My wife, as I nearly crashed our Mazda into a cluster of orange traffic barrels.
I was lost. I had taken a wrong exit onto an unfamiliar bit of highway, one I couldn’t drive from memory, careening barely controlled through that favorite of Minnesota seasons – road construction. At night. In the rain. With four people’s lives in my hands. I was behind the wheel of our car long past the time my blind ass had any business still driving.
Angry with myself, the world, the Minnesota Department of Transportation, and the unfairness of my deteriorating condition, I pulled off at the next exit and turned the wheel over to my wife. That time.
My wife again, as I almost plowed into a half-dozen fashionable young women who had no idea they had nearly all perished at the hands of a sensible car driven by a blind idiot. Her warning allowed me to hit the brakes, averting what would have a tragedy with mere seconds to spare.
This time I wasn’t lost: though I was at 50th and France, which for us was pretty close. This time, I kept driving, trying to hide my shaking hands and pounding heart – I kept driving… all the way to the retina center.

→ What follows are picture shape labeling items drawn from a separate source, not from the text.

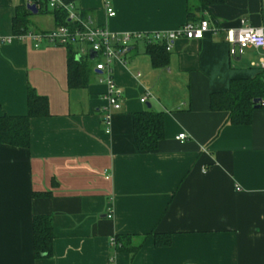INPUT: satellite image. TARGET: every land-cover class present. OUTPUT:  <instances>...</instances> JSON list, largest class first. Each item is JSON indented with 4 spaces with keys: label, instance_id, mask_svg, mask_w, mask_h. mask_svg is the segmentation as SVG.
<instances>
[{
    "label": "crops",
    "instance_id": "crops-1",
    "mask_svg": "<svg viewBox=\"0 0 264 264\" xmlns=\"http://www.w3.org/2000/svg\"><path fill=\"white\" fill-rule=\"evenodd\" d=\"M30 1L0 0V117L26 116L29 89L47 99L49 117L32 119L29 149L0 145V264H264V107L246 126L227 125L228 114L210 109L211 95L264 71V50L234 56L226 39L243 18L264 27V0L208 8L199 16L217 31L177 40L163 67L144 42L113 61L123 103L110 134L107 75L91 59L89 83L75 90L66 48L9 41L17 9ZM63 1L119 35L168 33L188 22L187 0ZM57 25L37 13L28 31ZM146 109L164 115V139L141 152L133 119ZM44 215L53 221V252L37 259L33 218ZM118 236L141 248L133 256L120 250ZM157 236L168 244L156 246Z\"/></svg>",
    "mask_w": 264,
    "mask_h": 264
},
{
    "label": "trees",
    "instance_id": "trees-1",
    "mask_svg": "<svg viewBox=\"0 0 264 264\" xmlns=\"http://www.w3.org/2000/svg\"><path fill=\"white\" fill-rule=\"evenodd\" d=\"M188 22L198 23L202 12L210 7L222 5L225 0H187ZM38 8L39 14H50L54 17L57 27L72 26L67 13L62 9H50L48 0H31ZM13 19L14 36L28 33V22L32 14L26 6L18 8ZM68 86L71 89L83 90L89 83L91 76V62L87 59H76L75 46L68 48ZM146 52L152 57L153 65L165 66L169 53L166 45L161 43L146 44ZM227 92L216 93L210 96L212 112L228 114L227 125L246 126L251 123L253 111L262 107L254 101L264 98V71L254 80H233ZM28 113L24 117H0V145L29 149L31 144V121L49 117V104L45 97L38 96L29 89ZM133 130L136 145L139 151H155L159 141L164 139V115L152 110H144L134 115ZM47 196V195H45ZM33 251L37 259L51 257L55 239L53 235V221L50 216H35L33 218ZM117 248L127 251L132 256L141 248L129 236L114 238ZM169 238L156 237L155 245L162 247L168 244Z\"/></svg>",
    "mask_w": 264,
    "mask_h": 264
},
{
    "label": "built area",
    "instance_id": "built-area-1",
    "mask_svg": "<svg viewBox=\"0 0 264 264\" xmlns=\"http://www.w3.org/2000/svg\"><path fill=\"white\" fill-rule=\"evenodd\" d=\"M50 9L64 10L72 26L57 27L51 32L25 33L18 37L9 39L16 40L24 44L30 43L34 49H39L43 44L55 45L63 48L75 46V52L80 59H91L90 55L94 53V67L96 73L106 74L105 84L108 87L105 100L107 102L104 122L107 126V133L110 134L112 116L114 112L122 109L123 92L116 87L113 72L111 71L112 62L115 60L125 61L130 49L138 43L146 44L161 43L166 45V51L170 53L174 43L177 40H195L199 41L206 34H214L217 29L210 25V22L201 19L198 23L187 22L182 28L168 33L155 32L154 34L126 33L115 34L106 27L93 26L91 18H84L75 13L72 6H65L63 0H48ZM109 17H115L114 10L107 7ZM237 28L229 29L227 32V43L231 45V53L235 56L239 53L241 56L245 49L264 50V27L255 28L248 24L245 18L239 20ZM8 41V42H9ZM237 52V53H236ZM258 67L264 70V57L261 58ZM142 104L147 102V96L141 99ZM260 105L264 107V98ZM177 140H186L185 134H180ZM107 218H112V214H107ZM113 239L112 244L114 245Z\"/></svg>",
    "mask_w": 264,
    "mask_h": 264
},
{
    "label": "water",
    "instance_id": "water-1",
    "mask_svg": "<svg viewBox=\"0 0 264 264\" xmlns=\"http://www.w3.org/2000/svg\"><path fill=\"white\" fill-rule=\"evenodd\" d=\"M26 8H27V10H28L32 15H37V13H38V8H37L35 5H33V4H31V3H28V4L26 5ZM94 57H95V55H94V53H92V54L90 55V58H91L92 61L95 59ZM260 102H261V99H260V100H256V101H254L255 105H259ZM148 108L150 109V106H148Z\"/></svg>",
    "mask_w": 264,
    "mask_h": 264
}]
</instances>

At the clinic, things did not go well. I could tell it wasn’t going well by the way the nice optician was reacting. “You’re doing great! Doing great!” she kept repeating over and over. I was not doing great. In fact, it became painfully obvious during the exam that things were worse than I had thought. I suppose you learn little tricks to compensate for vision loss, but it’s more difficult to fool sophisticated diagnostic techniques.
But I would not accept my disability. I kept talking to my wife about how we needed to buy a second car. When the doctor inquired if I had any question, I didn’t want to ask, but the look on my beloved’s face—and the fact that she was making steering wheel motions—was too much to ignore. I asked the doctor how much longer I would be able to drive.
He looked horrified. “I think that it is very important that you do not.”
And that was the end. My wife drove us home. On the way, she made me read a street sign. A large street sign. The kind that hangs over the highway. I stuck my head out of the window of the car and as it passed directly over my head, I managed to read out Duluth Street. The state sent a polite letter, revoking my license. I had lost the ability and the privilege to operate a motor vehicle. Public transportation and my butt in the passenger seat was my new reality.
It sucked, but I had to make the transition. I refused to become one of the many disabled people who shut themselves away, hide from the world. And any time I started to get frustrated on long bus rides, I would remember a terrifying encounter at my local grocery store.
I was walking to the store and found myself following this sweet looking little old lady, who had just climbed out of her HUGE Buick. I’m talking a small boat. So I follow her into the store and she stops, peers at another woman just inside the door, gets right up in this woman’s face, peers, squints and finally says, “Lois, is that you?”
The loss of mobility and independence was frightening and difficult, but handing in the keys was best thing that could have happened to me. I was no longer lost on roads I was attempting to drive by memory or by following the taillights in front of me. I was no long a danger to myself, to my passengers, and to the general public at large. I was no longer afraid that someone was going to die because I was too scared and too proud to do what was smart and safe.
In the end, the only thing I really lost was my fear of the darkness stalking me and the changes it would bring. And all that fear, well, that’s not too much to have lost, now is it?